Using the information =
1. In the posts about meeting an ex, why did the second writer send a loving, apologetic message to the ex the night before? Answer in one to three sentences.
2. Print the passage from the posts about meeting an ex, from "haven't you been reading my posts?" to "AND FORGET IT.".

Source text =
If youa re truly "over him" you show it by ignoring him. Taking your valuable time to meet him for dinner, is showing him you still care. If you say yes, I would bet a million bucks that he either stands you up, or uses it as an opportunity to deliver a final D&D, one that will be much more devastating that all previous ones. Do yourself a favor and DO NOT AGREE TO MEET WITH THE N. If you do, you will get ambushed. This time you will have no one else to blame except yourself for your "victimization", because things have changed...you are no longer ignorant of who and what he is anymore, and YOU KNOW BETTER NOW. I don't know how to express how seriously dangerous it is to your health, healing and progress for you to allow him to toy with you like this again. I truly believe you are signing your own emotional death warrant if you agree to meet with him. YOU KNOW BETTER!!! You know everything he says is a lie and is designed to hurt you...you are never going to "get the last word" in or be justified or vindicated by this man, he will only continue to toy with you. If you allow this, even though you think it's "just one last time", you are going to hurt yourself. YOU are going to hurt YOURSELF by going against what you KNOW to be right and allowing him back into your life. Why on earth would you want to hand over control of yourself to the N again??? You are the one in control now...keep it that way and stay away from him!!! Going back only shows him that you have not really healed and moved on, and are still questioning yourself and yoru bruised self-esteem. What do you think is going to happen if you go? Do you think somehow he is NOT going to be a predator N anymore? Are you going to fall for his game one last time and give him opportunity to D&D you one last time? I promise you if you do, he will definitely do his level best to make it the "final" D&D. No good will come of going to meet with him, only bad. Whatever "stuff" he has of yours can be exchanged through a neutral third party or some other no contact way...or just forgotten about., No "stuff" is worth risking your mental health for. Stay away from the N. No good will come of resuming contact. By doing so, you have shown him that you weren't really serious about being NC, and that you haven't got your act together yet. You are making yourself perfect prey for the predator. OMG PLEASE DO NOT GO TO MEET WITH HIM!!! (((hugs, hugs and more hugs)))
May 28 - 10PM
Arwen
Arwen's picture

haven't you been reading my

haven't you been reading my posts? i sent a loving, apologetic message to my x N lastnight hoping to calm down his anger at a VERY nasty email I sent him last week, full of cursing and anger at him all of which he deserved. Then I asked him about something a few days ago and he would not respond. of course, however, he responded to my loving email blaming myself for everything and wishing him well, yada yada. My ex N is a dangerous man and that was my goal with the last contact. He wrote back saying my message was sweet. Do you think he apologized to me? Do you think he took any reponsibility for the pain he has caused me and my family? NO!!! and neither will yours, and furthermore you're putting your life at risk with this nutjob. you go out to dinner with him and you are really, really playing with fire. These people are violent and capable of anything. MOVE ON AND FORGET IT.

Human keypoint data =
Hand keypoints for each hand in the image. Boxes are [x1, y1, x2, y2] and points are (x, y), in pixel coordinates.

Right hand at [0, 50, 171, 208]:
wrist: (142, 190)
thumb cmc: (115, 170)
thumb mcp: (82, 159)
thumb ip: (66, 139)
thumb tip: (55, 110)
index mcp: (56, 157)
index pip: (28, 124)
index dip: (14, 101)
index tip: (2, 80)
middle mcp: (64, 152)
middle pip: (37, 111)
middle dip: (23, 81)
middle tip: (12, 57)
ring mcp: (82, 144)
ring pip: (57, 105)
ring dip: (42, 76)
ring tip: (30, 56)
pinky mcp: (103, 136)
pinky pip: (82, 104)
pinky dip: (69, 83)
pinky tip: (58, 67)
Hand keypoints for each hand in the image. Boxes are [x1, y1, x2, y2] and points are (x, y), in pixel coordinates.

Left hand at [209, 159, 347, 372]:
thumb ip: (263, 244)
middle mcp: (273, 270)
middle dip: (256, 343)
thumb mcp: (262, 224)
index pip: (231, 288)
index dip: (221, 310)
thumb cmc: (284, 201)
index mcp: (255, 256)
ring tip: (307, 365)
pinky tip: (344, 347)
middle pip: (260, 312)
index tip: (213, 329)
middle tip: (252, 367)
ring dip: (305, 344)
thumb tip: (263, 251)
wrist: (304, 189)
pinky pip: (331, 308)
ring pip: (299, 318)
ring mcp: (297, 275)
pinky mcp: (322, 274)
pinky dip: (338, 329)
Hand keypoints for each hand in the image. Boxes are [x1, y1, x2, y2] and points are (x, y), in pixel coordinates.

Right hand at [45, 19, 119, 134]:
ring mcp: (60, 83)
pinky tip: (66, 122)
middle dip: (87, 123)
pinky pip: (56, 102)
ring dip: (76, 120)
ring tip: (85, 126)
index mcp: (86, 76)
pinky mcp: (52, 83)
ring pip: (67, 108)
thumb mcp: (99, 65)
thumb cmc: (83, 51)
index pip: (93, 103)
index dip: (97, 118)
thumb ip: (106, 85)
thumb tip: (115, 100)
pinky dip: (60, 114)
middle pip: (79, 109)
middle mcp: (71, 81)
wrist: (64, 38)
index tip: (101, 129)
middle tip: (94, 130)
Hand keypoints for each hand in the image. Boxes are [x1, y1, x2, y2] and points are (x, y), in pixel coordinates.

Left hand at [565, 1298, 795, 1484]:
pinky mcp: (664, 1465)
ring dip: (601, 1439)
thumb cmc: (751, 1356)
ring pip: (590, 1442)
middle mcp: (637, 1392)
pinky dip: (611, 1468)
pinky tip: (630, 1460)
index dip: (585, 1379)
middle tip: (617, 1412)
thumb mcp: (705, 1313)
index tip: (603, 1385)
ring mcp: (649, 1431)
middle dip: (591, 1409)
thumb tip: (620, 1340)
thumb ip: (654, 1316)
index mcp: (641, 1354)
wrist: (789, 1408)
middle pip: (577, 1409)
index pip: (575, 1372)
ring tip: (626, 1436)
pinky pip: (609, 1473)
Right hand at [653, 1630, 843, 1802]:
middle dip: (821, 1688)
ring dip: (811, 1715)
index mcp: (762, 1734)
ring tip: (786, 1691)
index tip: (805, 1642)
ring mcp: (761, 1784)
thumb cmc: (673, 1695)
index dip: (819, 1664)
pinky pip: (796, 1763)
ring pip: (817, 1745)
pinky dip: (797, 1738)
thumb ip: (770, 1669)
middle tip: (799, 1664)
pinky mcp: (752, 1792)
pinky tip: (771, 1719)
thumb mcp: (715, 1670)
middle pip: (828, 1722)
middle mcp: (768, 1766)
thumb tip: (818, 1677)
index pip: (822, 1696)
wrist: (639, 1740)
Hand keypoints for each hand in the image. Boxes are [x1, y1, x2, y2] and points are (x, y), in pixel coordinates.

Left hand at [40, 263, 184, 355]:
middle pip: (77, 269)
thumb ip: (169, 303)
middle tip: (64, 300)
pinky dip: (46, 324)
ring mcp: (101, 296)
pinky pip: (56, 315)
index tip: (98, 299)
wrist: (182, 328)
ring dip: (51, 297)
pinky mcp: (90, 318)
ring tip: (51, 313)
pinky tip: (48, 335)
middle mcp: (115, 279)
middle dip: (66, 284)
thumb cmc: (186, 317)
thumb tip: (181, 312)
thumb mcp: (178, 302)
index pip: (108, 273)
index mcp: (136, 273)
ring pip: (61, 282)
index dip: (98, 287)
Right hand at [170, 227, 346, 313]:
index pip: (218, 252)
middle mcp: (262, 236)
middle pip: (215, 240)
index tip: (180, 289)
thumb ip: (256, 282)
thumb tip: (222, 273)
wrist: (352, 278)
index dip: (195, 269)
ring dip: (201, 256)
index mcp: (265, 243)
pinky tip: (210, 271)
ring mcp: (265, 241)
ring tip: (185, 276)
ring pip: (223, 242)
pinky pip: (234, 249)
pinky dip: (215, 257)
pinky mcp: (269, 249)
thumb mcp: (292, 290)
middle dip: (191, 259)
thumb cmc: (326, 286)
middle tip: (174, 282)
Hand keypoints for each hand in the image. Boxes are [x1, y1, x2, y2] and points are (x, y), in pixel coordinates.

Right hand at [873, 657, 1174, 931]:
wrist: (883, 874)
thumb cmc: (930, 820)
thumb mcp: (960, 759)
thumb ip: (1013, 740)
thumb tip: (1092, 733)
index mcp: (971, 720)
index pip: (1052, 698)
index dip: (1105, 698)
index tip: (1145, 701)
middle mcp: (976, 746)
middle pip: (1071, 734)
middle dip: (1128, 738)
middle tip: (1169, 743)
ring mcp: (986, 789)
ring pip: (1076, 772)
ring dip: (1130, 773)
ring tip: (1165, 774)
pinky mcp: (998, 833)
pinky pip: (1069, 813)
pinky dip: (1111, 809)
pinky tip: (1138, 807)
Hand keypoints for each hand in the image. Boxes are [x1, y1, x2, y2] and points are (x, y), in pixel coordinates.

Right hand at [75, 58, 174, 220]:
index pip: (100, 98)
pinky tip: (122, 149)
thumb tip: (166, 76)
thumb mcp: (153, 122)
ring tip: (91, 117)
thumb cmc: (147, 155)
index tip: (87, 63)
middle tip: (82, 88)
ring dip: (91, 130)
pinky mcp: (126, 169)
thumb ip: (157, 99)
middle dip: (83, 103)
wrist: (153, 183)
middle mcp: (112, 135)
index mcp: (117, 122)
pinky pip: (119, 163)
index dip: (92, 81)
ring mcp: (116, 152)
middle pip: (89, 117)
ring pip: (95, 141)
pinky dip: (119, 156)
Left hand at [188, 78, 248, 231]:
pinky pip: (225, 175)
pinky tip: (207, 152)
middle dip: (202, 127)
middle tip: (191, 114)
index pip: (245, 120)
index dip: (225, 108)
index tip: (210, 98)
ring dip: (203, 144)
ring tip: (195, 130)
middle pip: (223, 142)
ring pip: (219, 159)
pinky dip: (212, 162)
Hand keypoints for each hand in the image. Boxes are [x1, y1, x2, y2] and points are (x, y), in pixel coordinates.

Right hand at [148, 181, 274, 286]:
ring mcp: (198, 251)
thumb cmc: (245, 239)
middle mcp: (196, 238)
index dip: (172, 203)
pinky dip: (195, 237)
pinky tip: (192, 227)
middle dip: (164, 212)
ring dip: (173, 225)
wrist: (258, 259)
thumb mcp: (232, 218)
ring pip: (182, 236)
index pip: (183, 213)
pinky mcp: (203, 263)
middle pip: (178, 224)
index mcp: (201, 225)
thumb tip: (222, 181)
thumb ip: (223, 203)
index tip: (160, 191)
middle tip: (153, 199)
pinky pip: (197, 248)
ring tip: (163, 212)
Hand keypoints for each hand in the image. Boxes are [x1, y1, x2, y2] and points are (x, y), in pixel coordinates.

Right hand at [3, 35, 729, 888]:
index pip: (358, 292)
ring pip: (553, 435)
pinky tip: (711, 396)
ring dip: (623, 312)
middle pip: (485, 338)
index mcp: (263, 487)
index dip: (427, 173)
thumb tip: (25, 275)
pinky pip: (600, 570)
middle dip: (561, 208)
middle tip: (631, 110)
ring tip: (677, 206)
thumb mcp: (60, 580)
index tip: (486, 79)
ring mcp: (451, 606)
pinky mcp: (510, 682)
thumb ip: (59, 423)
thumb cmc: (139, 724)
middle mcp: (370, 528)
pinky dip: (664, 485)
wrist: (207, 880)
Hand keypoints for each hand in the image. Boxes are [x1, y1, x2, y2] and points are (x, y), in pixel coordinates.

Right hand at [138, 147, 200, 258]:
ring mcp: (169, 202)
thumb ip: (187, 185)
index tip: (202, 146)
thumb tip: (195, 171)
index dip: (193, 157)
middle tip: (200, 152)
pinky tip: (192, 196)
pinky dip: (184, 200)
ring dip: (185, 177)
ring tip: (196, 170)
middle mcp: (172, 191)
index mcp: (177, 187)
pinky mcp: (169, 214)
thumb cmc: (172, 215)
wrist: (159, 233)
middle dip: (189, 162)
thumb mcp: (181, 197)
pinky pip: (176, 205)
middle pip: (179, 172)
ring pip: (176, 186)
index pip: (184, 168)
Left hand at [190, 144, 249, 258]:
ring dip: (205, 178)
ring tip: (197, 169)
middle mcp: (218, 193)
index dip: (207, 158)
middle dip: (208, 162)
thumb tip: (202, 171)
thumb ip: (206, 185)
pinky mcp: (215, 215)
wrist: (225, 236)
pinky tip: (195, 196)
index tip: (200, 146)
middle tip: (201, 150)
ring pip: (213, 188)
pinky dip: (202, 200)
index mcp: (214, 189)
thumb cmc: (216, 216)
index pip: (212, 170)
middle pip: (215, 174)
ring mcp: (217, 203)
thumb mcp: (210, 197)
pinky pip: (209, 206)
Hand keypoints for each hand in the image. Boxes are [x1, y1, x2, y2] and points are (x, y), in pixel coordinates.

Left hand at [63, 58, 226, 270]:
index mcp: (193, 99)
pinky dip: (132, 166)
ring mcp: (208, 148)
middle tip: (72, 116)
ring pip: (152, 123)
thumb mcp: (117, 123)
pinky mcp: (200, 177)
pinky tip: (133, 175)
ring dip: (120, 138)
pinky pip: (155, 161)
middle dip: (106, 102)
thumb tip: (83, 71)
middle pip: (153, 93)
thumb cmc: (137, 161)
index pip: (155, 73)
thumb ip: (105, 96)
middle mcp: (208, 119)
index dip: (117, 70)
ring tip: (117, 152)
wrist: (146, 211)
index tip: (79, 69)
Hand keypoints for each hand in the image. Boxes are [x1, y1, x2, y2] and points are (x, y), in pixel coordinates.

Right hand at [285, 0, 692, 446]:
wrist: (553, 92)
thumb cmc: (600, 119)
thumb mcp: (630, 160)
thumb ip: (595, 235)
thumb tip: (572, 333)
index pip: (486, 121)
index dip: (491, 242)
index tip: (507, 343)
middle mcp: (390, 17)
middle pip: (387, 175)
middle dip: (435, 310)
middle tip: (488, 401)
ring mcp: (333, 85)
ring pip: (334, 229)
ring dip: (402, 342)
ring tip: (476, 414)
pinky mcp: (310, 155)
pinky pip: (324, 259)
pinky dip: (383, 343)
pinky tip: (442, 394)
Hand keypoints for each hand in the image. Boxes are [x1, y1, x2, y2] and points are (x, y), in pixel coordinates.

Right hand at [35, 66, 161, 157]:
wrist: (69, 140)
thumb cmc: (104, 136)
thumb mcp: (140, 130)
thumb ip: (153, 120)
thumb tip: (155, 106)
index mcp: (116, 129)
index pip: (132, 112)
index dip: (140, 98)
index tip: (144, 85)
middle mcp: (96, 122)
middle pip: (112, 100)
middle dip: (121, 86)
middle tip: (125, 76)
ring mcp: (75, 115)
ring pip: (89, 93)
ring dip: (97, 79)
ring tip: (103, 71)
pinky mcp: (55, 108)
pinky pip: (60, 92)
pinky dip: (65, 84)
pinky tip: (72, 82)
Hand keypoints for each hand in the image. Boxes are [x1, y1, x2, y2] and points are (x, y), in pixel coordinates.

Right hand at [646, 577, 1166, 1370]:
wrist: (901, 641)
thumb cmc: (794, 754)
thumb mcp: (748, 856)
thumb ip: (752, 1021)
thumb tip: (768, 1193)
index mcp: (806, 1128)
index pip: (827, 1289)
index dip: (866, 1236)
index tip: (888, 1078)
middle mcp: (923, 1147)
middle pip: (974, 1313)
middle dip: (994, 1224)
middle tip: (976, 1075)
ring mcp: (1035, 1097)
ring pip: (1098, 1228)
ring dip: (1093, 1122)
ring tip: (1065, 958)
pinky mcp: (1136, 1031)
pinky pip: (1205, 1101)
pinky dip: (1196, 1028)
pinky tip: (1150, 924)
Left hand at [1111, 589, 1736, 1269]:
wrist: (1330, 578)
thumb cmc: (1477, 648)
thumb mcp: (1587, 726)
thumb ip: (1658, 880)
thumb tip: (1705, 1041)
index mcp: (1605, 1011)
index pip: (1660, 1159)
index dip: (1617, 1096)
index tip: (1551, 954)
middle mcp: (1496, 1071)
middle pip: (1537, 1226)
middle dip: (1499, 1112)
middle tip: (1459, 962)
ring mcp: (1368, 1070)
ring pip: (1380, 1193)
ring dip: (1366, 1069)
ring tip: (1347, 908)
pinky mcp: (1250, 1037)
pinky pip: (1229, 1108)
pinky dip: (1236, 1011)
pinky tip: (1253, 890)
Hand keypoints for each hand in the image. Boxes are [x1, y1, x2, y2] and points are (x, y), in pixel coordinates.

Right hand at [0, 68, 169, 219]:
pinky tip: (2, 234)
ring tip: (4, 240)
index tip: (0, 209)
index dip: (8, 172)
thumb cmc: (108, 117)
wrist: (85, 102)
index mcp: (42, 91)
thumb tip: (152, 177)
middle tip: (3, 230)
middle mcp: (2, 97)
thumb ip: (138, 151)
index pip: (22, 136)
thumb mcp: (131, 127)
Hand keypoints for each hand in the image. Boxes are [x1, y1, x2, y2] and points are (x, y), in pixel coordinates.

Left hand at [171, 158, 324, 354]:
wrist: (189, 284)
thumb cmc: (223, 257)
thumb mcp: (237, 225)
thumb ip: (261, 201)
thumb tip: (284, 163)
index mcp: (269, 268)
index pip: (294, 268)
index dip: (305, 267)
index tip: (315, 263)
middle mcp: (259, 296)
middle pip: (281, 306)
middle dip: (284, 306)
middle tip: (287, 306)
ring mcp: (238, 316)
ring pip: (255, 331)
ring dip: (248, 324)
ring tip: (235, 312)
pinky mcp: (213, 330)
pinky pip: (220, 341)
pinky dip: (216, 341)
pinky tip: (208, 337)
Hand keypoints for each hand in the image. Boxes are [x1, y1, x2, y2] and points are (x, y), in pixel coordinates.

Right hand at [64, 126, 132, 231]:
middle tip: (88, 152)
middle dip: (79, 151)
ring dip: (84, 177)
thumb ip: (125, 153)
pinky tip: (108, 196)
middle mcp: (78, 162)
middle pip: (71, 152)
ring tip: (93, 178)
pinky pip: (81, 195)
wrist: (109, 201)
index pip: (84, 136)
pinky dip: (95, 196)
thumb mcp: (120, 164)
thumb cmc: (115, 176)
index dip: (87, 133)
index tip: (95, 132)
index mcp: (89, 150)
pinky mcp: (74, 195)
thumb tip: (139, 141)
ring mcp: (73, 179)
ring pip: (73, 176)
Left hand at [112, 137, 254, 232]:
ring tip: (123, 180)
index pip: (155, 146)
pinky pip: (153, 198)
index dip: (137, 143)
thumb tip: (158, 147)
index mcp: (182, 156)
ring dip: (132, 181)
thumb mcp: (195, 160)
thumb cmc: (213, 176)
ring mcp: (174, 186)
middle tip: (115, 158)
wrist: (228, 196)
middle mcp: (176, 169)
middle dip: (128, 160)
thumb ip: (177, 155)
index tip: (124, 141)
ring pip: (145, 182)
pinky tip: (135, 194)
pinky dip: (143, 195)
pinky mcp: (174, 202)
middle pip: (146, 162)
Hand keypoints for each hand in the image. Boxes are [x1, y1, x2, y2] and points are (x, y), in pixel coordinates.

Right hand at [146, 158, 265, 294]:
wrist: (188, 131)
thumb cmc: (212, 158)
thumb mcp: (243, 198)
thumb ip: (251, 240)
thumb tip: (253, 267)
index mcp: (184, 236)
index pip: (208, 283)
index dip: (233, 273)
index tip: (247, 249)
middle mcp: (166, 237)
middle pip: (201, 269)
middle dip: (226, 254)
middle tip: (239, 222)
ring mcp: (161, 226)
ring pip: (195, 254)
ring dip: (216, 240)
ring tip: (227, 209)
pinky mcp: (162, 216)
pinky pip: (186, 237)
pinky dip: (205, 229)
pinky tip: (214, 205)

Solved problems =
1. The writer sent it to calm down the ex's anger over a very nasty email sent the week before, full of cursing and anger. The writer calls the ex a dangerous man and says calming him was the goal of that last contact.

2.
haven't you been reading my posts? i sent a loving, apologetic message to my x N lastnight hoping to calm down his anger at a VERY nasty email I sent him last week, full of cursing and anger at him all of which he deserved. Then I asked him about something a few days ago and he would not respond. of course, however, he responded to my loving email blaming myself for everything and wishing him well, yada yada. My ex N is a dangerous man and that was my goal with the last contact. He wrote back saying my message was sweet. Do you think he apologized to me? Do you think he took any reponsibility for the pain he has caused me and my family? NO!!! and neither will yours, and furthermore you're putting your life at risk with this nutjob. you go out to dinner with him and you are really, really playing with fire. These people are violent and capable of anything. MOVE ON AND FORGET IT.